» **YOUR GOAL**
In the entries below, find the line with "right wrist: (158, 438)" and the line with "right hip: (43, 442)". Reproduce those two lines and every line between them exactly, and nothing more.

═══ INPUT DATA ═══

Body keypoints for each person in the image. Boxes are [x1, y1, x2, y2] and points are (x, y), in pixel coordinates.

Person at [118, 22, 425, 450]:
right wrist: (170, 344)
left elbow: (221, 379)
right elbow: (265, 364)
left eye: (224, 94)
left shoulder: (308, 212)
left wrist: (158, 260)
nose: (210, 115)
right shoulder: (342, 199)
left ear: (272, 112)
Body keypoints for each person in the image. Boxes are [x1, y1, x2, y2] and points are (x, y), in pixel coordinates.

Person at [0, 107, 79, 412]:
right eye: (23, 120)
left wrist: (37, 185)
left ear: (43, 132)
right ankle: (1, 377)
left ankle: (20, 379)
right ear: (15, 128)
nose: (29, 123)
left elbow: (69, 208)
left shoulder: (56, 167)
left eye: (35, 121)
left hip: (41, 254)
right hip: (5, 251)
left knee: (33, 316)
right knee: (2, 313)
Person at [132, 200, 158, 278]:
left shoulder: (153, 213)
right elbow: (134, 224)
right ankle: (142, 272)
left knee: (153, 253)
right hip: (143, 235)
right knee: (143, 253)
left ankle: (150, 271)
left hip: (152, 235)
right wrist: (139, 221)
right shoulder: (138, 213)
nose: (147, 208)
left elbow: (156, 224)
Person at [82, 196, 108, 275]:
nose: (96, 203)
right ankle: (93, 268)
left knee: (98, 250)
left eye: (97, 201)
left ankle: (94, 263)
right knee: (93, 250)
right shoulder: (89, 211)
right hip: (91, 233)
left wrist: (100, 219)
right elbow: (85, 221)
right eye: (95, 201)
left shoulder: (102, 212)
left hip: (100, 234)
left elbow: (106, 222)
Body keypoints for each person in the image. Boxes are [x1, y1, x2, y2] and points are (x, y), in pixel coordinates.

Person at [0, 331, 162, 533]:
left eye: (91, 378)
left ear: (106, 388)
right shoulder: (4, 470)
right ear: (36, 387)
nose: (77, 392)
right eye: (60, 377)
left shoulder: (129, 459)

═══
═══ INPUT DATA ═══

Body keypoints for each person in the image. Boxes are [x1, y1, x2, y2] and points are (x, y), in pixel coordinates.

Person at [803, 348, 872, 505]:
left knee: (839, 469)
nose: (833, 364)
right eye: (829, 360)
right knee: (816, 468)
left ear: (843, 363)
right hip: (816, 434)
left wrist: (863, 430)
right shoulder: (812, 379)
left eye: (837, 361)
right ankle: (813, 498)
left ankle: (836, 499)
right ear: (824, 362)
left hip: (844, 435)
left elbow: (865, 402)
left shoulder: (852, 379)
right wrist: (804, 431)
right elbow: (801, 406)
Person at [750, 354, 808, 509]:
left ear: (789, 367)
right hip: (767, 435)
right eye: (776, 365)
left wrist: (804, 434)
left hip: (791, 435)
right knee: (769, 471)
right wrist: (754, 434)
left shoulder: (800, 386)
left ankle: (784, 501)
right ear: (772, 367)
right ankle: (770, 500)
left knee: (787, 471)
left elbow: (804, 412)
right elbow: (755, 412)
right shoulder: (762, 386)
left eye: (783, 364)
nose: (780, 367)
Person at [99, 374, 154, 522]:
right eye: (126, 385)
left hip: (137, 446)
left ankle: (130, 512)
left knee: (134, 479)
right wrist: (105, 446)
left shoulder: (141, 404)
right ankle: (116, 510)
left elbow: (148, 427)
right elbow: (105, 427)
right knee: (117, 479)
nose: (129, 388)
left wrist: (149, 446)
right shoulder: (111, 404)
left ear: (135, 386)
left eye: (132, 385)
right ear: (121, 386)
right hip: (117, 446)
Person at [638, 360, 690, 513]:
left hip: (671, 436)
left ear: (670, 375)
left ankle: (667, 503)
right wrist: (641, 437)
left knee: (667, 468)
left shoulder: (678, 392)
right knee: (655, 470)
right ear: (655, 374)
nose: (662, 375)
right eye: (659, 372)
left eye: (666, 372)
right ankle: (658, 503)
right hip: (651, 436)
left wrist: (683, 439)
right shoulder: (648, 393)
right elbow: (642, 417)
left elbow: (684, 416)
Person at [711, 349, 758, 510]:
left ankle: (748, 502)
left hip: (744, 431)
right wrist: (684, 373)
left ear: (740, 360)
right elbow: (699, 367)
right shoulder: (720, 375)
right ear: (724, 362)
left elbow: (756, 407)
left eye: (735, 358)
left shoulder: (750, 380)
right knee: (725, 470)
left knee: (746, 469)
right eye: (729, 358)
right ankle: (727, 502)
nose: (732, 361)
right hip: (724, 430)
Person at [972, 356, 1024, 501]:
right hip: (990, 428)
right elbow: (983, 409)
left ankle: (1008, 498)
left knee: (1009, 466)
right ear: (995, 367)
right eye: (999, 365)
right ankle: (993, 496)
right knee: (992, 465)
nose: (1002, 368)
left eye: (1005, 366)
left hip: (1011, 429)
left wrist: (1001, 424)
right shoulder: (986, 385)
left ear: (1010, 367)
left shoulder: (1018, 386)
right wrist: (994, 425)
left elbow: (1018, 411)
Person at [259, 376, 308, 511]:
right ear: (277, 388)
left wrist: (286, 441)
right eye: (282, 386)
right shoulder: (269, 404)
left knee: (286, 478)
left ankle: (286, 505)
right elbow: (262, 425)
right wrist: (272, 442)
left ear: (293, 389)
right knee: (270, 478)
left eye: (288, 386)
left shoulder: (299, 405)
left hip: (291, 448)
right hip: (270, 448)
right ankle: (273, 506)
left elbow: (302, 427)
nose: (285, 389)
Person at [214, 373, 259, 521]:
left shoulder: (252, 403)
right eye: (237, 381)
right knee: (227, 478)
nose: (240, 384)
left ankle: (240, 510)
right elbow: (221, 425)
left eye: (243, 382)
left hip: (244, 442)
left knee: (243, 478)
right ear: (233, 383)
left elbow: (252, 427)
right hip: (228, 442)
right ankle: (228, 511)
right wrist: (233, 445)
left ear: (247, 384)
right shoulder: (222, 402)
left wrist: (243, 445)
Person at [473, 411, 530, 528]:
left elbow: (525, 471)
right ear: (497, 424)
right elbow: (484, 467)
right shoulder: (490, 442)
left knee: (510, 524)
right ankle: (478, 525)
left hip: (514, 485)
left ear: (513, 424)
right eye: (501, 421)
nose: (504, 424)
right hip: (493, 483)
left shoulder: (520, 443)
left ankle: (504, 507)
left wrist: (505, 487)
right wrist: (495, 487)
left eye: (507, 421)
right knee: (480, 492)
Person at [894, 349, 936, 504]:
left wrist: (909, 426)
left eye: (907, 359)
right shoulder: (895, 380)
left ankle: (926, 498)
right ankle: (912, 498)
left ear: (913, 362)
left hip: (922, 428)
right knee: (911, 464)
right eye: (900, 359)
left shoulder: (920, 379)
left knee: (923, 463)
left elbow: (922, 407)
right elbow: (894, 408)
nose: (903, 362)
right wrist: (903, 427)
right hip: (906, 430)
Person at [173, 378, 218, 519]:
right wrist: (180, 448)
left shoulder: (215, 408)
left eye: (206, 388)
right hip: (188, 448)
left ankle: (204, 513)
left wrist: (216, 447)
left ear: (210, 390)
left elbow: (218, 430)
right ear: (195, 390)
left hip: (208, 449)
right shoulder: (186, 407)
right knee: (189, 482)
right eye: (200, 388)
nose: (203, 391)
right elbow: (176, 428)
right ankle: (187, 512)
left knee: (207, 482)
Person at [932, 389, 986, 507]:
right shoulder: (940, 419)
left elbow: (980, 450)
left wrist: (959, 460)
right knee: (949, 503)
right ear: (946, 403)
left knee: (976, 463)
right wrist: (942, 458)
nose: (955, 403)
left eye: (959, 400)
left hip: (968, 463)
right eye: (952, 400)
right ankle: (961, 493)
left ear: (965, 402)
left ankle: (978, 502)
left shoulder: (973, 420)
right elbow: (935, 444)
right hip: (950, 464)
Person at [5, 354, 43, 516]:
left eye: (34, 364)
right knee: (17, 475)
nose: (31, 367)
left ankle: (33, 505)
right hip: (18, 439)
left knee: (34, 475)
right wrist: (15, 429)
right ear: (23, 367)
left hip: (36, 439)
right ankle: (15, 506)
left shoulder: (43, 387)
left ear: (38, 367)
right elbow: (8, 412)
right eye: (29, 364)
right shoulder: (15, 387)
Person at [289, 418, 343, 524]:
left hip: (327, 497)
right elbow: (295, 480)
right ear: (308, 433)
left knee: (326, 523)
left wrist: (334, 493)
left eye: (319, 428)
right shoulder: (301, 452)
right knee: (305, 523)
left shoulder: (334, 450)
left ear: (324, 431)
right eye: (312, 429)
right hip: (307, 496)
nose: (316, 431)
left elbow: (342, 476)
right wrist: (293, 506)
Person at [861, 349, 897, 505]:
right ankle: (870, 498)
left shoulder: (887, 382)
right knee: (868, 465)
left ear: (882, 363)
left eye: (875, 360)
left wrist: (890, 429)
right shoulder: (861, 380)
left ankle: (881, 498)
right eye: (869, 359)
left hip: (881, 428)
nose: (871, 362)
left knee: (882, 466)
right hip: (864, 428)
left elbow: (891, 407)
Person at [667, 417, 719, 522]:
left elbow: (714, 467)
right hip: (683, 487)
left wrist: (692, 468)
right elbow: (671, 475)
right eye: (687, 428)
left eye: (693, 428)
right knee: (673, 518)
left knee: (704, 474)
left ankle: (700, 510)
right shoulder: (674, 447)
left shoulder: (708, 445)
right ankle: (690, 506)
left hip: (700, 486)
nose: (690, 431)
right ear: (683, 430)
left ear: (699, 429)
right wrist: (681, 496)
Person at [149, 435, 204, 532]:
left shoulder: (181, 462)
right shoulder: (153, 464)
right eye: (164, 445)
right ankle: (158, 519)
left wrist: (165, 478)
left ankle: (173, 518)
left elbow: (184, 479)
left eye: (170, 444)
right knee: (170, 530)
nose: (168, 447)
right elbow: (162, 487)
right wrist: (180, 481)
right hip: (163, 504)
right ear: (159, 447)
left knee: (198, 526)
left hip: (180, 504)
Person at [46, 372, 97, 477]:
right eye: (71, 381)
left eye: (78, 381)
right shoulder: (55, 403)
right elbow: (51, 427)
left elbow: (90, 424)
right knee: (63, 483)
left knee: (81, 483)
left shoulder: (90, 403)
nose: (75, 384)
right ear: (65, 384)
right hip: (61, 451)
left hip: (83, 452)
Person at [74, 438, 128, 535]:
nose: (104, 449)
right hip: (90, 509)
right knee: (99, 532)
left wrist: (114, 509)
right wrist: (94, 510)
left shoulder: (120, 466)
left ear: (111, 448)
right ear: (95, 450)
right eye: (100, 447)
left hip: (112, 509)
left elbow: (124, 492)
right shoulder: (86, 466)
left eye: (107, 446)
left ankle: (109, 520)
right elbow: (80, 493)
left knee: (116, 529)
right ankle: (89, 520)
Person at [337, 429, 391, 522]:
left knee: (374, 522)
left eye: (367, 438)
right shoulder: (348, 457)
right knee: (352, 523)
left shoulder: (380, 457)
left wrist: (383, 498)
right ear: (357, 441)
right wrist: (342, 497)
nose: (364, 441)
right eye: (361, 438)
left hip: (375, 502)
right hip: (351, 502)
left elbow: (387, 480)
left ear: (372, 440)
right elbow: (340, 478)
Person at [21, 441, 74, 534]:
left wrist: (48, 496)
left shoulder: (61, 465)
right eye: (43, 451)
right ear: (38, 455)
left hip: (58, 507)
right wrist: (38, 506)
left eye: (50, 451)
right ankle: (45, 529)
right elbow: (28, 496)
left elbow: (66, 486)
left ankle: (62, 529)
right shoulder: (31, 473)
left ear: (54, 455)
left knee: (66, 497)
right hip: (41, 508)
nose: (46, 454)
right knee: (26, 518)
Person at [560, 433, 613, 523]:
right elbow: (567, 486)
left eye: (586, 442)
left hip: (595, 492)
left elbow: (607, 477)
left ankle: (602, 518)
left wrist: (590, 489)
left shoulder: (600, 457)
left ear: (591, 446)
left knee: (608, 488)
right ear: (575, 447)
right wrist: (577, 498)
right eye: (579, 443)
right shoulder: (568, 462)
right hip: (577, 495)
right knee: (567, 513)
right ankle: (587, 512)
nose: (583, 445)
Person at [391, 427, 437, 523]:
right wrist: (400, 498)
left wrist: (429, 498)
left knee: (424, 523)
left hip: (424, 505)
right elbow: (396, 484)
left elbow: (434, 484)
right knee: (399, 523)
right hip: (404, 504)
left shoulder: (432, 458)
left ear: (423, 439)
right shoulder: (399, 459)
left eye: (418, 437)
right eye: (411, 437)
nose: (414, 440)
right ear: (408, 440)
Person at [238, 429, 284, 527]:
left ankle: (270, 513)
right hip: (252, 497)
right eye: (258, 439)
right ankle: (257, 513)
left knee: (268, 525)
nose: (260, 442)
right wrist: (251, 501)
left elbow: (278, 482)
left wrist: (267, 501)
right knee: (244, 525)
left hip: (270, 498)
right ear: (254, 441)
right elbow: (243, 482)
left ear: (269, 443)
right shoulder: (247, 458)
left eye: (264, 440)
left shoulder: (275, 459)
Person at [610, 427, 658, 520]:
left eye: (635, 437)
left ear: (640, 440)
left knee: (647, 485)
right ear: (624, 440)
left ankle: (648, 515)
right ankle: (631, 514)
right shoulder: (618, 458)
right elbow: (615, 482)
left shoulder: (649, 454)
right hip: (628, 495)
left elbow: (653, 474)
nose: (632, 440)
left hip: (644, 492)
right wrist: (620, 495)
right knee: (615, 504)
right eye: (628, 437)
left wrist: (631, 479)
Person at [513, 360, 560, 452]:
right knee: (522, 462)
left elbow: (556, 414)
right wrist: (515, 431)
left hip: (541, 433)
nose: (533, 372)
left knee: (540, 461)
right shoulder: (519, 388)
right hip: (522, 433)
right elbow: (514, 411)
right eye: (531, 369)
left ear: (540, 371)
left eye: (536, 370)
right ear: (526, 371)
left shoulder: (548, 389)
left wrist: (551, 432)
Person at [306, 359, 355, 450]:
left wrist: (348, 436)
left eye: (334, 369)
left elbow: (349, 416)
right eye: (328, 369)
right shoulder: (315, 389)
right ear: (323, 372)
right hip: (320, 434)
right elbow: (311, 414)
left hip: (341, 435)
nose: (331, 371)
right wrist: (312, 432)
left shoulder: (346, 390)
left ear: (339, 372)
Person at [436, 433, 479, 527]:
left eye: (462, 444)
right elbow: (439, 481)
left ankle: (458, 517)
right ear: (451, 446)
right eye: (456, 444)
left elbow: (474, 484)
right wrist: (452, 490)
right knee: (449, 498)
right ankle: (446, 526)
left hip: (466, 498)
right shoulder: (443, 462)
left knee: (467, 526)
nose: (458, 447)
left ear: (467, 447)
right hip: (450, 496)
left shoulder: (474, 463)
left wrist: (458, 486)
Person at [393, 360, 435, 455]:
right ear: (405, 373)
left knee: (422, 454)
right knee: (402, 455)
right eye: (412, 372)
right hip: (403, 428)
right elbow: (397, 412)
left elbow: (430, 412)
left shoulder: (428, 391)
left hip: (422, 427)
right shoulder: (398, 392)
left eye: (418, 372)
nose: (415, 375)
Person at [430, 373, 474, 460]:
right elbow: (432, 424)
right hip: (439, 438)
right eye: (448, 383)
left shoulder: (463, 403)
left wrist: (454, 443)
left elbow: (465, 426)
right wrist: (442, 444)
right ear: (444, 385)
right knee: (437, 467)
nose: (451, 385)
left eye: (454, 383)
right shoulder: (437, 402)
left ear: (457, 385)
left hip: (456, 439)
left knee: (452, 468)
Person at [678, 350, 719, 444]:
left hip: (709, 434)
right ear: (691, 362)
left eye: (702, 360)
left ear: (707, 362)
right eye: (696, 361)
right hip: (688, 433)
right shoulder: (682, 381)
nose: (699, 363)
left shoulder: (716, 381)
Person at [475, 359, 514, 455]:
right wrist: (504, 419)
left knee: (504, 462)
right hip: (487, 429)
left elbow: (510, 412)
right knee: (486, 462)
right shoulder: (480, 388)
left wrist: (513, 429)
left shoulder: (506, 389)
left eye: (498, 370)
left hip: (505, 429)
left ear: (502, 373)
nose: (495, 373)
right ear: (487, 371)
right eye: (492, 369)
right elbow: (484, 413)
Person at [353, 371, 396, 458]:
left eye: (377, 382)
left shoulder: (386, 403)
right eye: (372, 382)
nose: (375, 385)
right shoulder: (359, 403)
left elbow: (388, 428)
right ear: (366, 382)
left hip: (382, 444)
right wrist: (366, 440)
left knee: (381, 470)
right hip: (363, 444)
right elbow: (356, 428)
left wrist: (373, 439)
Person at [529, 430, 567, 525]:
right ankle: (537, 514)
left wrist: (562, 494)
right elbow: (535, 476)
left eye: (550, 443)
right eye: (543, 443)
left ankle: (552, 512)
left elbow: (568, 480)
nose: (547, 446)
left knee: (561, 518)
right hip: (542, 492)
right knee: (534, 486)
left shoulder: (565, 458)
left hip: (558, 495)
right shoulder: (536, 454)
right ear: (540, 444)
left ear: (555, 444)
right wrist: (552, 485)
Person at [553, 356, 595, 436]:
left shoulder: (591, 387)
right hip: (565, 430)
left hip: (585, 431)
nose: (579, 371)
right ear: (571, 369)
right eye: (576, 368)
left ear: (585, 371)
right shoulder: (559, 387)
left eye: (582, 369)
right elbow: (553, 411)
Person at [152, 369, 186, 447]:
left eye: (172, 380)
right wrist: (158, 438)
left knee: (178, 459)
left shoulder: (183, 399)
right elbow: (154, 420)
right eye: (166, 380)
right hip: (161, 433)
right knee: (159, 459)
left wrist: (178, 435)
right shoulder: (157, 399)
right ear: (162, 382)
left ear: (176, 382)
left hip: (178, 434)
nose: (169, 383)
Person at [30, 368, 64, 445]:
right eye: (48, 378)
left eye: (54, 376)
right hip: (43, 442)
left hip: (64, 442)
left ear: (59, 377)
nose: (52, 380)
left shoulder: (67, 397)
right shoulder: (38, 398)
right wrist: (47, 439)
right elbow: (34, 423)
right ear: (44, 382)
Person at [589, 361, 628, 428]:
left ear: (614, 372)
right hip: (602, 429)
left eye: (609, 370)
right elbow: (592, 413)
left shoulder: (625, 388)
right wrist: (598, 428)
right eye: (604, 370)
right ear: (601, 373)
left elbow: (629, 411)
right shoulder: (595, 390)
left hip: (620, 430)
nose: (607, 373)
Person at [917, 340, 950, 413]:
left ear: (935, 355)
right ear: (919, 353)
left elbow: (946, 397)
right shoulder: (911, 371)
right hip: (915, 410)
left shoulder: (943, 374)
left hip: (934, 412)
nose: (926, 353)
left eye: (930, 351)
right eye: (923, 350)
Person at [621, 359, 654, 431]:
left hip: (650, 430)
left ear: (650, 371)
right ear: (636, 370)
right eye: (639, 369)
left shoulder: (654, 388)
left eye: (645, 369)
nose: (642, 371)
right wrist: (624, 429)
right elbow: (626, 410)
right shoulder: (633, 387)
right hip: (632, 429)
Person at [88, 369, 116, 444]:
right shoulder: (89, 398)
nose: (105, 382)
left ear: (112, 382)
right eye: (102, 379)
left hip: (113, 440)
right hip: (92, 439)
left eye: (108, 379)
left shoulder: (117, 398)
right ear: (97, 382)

═══

» **EXERCISE SOLUTION**
right wrist: (158, 438)
left knee: (178, 459)
left shoulder: (183, 399)
right elbow: (154, 420)
right eye: (166, 380)
right hip: (161, 433)
right knee: (159, 459)
left wrist: (178, 435)
right shoulder: (157, 399)
right ear: (162, 382)
left ear: (176, 382)
left hip: (178, 434)
nose: (169, 383)
Person at [30, 368, 64, 445]:
right eye: (48, 378)
left eye: (54, 376)
right hip: (43, 442)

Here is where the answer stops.